• _Stored records_
☆ ☆ ☆ ☆ ☆
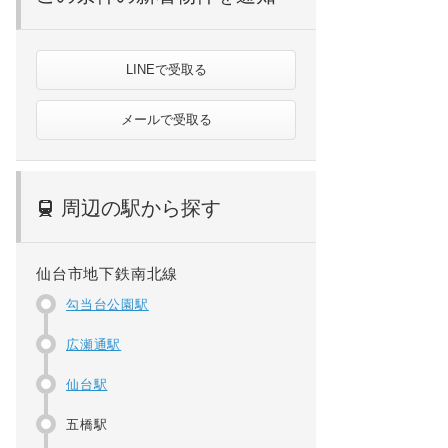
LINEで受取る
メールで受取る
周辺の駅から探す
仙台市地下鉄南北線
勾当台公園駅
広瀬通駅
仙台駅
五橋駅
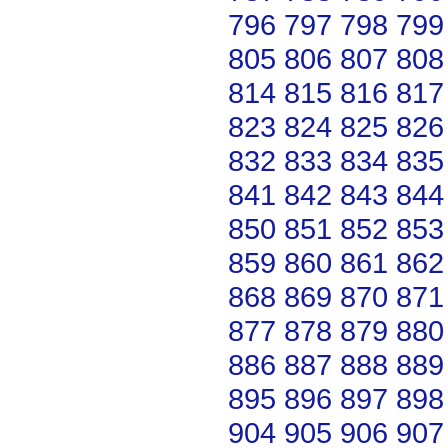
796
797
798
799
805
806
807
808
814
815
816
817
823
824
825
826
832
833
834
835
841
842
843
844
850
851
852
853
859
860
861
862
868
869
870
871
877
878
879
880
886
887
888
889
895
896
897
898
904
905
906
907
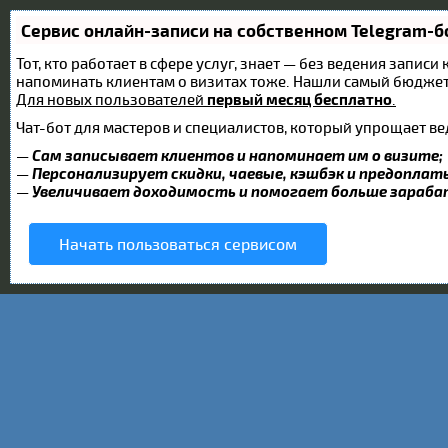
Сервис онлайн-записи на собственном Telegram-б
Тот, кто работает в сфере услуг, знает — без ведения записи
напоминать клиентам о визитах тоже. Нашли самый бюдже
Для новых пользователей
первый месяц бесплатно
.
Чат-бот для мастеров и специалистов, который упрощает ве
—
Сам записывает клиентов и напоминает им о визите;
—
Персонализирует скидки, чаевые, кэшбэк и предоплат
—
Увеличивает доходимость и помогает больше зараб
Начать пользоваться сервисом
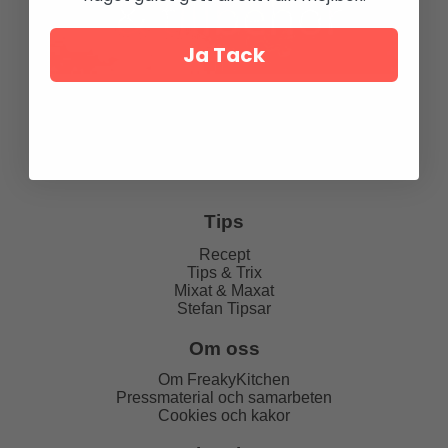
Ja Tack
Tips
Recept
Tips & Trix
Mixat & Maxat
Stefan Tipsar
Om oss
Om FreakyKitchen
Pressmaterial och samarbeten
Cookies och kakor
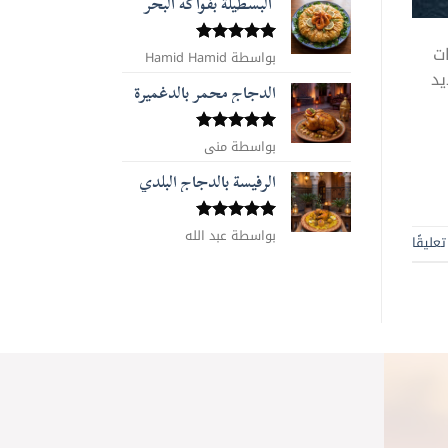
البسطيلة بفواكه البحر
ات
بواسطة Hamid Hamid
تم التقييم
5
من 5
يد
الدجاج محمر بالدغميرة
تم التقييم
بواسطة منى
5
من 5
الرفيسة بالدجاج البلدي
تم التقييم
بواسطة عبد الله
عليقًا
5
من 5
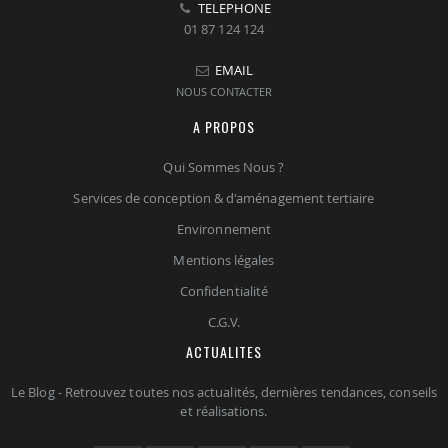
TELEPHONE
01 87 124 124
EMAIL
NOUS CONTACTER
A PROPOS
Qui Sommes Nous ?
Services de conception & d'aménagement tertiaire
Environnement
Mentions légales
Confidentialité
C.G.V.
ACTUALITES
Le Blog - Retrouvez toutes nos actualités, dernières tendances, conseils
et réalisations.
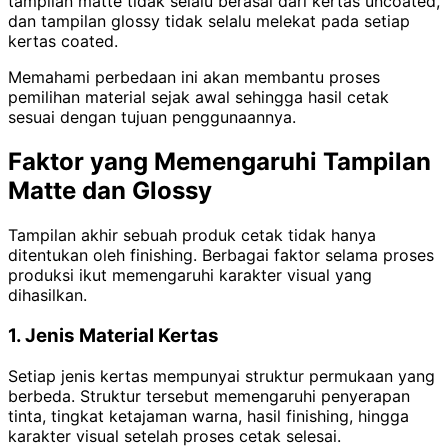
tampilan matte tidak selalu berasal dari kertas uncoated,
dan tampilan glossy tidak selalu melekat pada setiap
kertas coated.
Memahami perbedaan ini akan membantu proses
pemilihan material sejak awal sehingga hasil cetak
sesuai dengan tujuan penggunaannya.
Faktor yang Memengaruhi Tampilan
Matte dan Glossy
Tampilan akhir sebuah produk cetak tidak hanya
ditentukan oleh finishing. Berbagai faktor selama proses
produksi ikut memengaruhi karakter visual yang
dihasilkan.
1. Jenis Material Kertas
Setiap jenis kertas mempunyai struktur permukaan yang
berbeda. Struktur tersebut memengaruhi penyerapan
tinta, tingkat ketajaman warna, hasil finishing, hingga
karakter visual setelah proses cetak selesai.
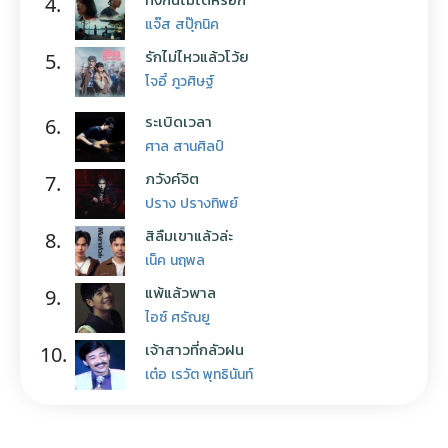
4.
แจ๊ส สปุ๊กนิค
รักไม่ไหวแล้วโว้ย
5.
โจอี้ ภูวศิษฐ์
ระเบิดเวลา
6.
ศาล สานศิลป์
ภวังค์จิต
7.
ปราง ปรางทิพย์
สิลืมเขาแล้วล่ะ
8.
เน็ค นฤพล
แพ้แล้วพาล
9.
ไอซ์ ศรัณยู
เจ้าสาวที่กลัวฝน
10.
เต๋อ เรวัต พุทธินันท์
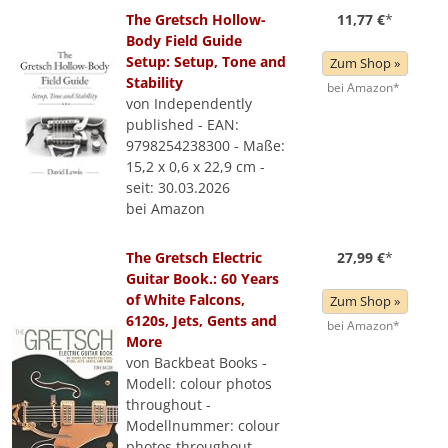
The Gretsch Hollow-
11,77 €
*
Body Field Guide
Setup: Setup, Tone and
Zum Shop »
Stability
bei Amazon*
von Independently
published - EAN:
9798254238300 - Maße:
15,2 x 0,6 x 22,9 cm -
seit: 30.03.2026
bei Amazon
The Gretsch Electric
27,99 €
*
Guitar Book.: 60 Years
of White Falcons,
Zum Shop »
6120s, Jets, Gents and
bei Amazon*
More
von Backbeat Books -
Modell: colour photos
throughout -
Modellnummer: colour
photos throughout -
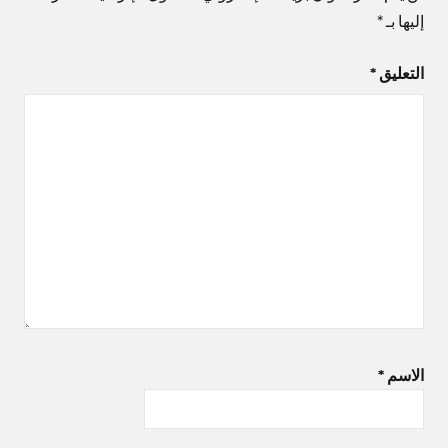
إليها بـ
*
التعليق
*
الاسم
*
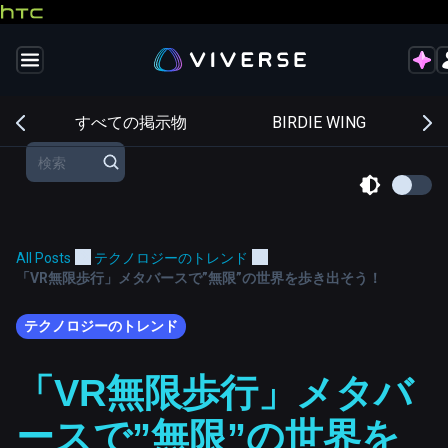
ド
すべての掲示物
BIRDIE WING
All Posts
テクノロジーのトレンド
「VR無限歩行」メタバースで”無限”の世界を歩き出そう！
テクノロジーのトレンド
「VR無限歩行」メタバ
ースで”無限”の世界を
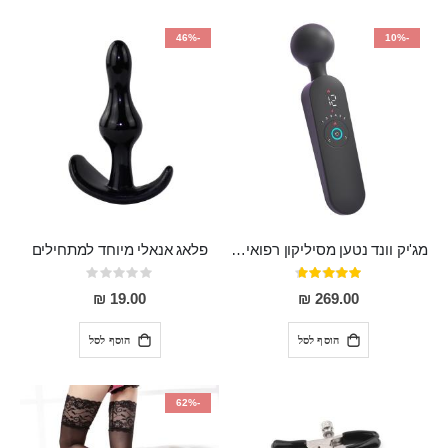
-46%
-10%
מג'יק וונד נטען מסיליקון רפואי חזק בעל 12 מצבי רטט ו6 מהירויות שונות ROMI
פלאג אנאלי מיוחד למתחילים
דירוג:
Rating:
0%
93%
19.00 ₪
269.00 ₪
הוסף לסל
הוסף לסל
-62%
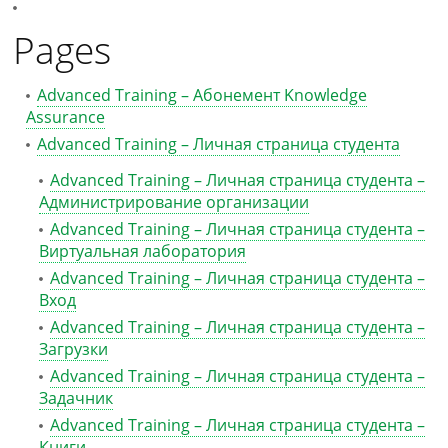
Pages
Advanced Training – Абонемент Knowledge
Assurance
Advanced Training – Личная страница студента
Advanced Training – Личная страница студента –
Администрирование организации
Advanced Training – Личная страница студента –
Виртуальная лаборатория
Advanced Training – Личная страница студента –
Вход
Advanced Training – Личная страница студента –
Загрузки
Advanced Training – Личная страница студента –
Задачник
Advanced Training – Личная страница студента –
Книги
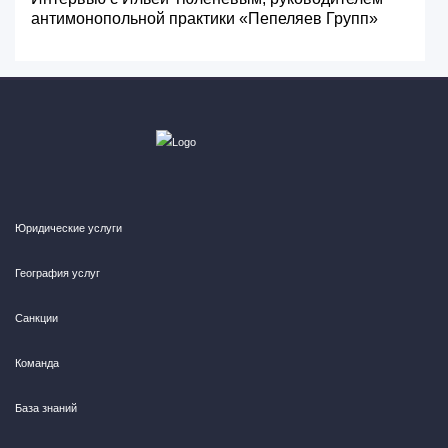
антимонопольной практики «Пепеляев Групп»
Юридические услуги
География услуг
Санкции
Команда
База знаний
☆ ☆ ☆ ☆ ☆
• _Task to complete_
Leaving pictures aside, write out each record above exactly as given.

• _Answer area_
LINEで受取る
メールで受取る
周辺の駅から探す
仙台市地下鉄南北線
勾当台公園駅
広瀬通駅
仙台駅
五橋駅
796
797
798
799
805
806
807
808
814
815
816
817
823
824
825
826
832
833
834
835
841
842
843
844
850
851
852
853
859
860
861
862
868
869
870
871
877
878
879
880
886
887
888
889
895
896
897
898
904
905
906
907
Сервис онлайн-записи на собственном Telegram-б
Тот, кто работает в сфере услуг, знает — без ведения записи
напоминать клиентам о визитах тоже. Нашли самый бюдже
Для новых пользователей
первый месяц бесплатно
.
Чат-бот для мастеров и специалистов, который упрощает ве
—
Сам записывает клиентов и напоминает им о визите;
—
Персонализирует скидки, чаевые, кэшбэк и предоплат
—
Увеличивает доходимость и помогает больше зараб
Начать пользоваться сервисом
Ja Tack
Tips
Recept
Tips & Trix
Mixat & Maxat
Stefan Tipsar
Om oss
Om FreakyKitchen
Pressmaterial och samarbeten
Cookies och kakor
البسطيلة بفواكه البحر
ات
بواسطة Hamid Hamid
تم التقييم
5
من 5
يد
الدجاج محمر بالدغميرة
تم التقييم
بواسطة منى
5
من 5
الرفيسة بالدجاج البلدي
تم التقييم
بواسطة عبد الله
عليقًا
5
من 5
TELEPHONE
01 87 124 124
EMAIL
NOUS CONTACTER
A PROPOS
Qui Sommes Nous ?
Services de conception & d'aménagement tertiaire
Environnement
Mentions légales
Confidentialité
C.G.V.
ACTUALITES
Le Blog - Retrouvez toutes nos actualités, dernières tendances, conseils
et réalisations.
tampilan matte tidak selalu berasal dari kertas uncoated,
dan tampilan glossy tidak selalu melekat pada setiap
kertas coated.
Memahami perbedaan ini akan membantu proses
pemilihan material sejak awal sehingga hasil cetak
sesuai dengan tujuan penggunaannya.
Faktor yang Memengaruhi Tampilan
Matte dan Glossy
Tampilan akhir sebuah produk cetak tidak hanya
ditentukan oleh finishing. Berbagai faktor selama proses
produksi ikut memengaruhi karakter visual yang
dihasilkan.
1. Jenis Material Kertas
Setiap jenis kertas mempunyai struktur permukaan yang
berbeda. Struktur tersebut memengaruhi penyerapan
tinta, tingkat ketajaman warna, hasil finishing, hingga
karakter visual setelah proses cetak selesai.
4.
แจ๊ส สปุ๊กนิค
รักไม่ไหวแล้วโว้ย
5.
โจอี้ ภูวศิษฐ์
ระเบิดเวลา
6.
ศาล สานศิลป์
ภวังค์จิต
7.
ปราง ปรางทิพย์
สิลืมเขาแล้วล่ะ
8.
เน็ค นฤพล
แพ้แล้วพาล
9.
ไอซ์ ศรัณยู
เจ้าสาวที่กลัวฝน
10.
เต๋อ เรวัต พุทธินันท์
The Gretsch Hollow-
11,77 €
*
Body Field Guide
Setup: Setup, Tone and
Zum Shop »
Stability
bei Amazon*
von Independently
published - EAN:
9798254238300 - Maße:
15,2 x 0,6 x 22,9 cm -
seit: 30.03.2026
bei Amazon
The Gretsch Electric
27,99 €
*
Guitar Book.: 60 Years
of White Falcons,
Zum Shop »
6120s, Jets, Gents and
bei Amazon*
More
von Backbeat Books -
Modell: colour photos
throughout -
Modellnummer: colour
photos throughout -
إليها بـ
*
التعليق
*
الاسم
*
ド
すべての掲示物
BIRDIE WING
All Posts
テクノロジーのトレンド
「VR無限歩行」メタバースで”無限”の世界を歩き出そう！
テクノロジーのトレンド
「VR無限歩行」メタバ
ースで”無限”の世界を
-46%
-10%
מג'יק וונד נטען מסיליקון רפואי חזק בעל 12 מצבי רטט ו6 מהירויות שונות ROMI
פלאג אנאלי מיוחד למתחילים
דירוג:
Rating:
0%
93%
19.00 ₪
269.00 ₪
הוסף לסל
הוסף לסל
-62%
Pages
Advanced Training – Абонемент Knowledge
Assurance
Advanced Training – Личная страница студента
Advanced Training – Личная страница студента –
Администрирование организации
Advanced Training – Личная страница студента –
Виртуальная лаборатория
Advanced Training – Личная страница студента –
Вход
Advanced Training – Личная страница студента –
Загрузки
Advanced Training – Личная страница студента –
Задачник
Advanced Training – Личная страница студента –
Книги
антимонопольной практики «Пепеляев Групп»
Юридические услуги
География услуг
Санкции
Команда
База знаний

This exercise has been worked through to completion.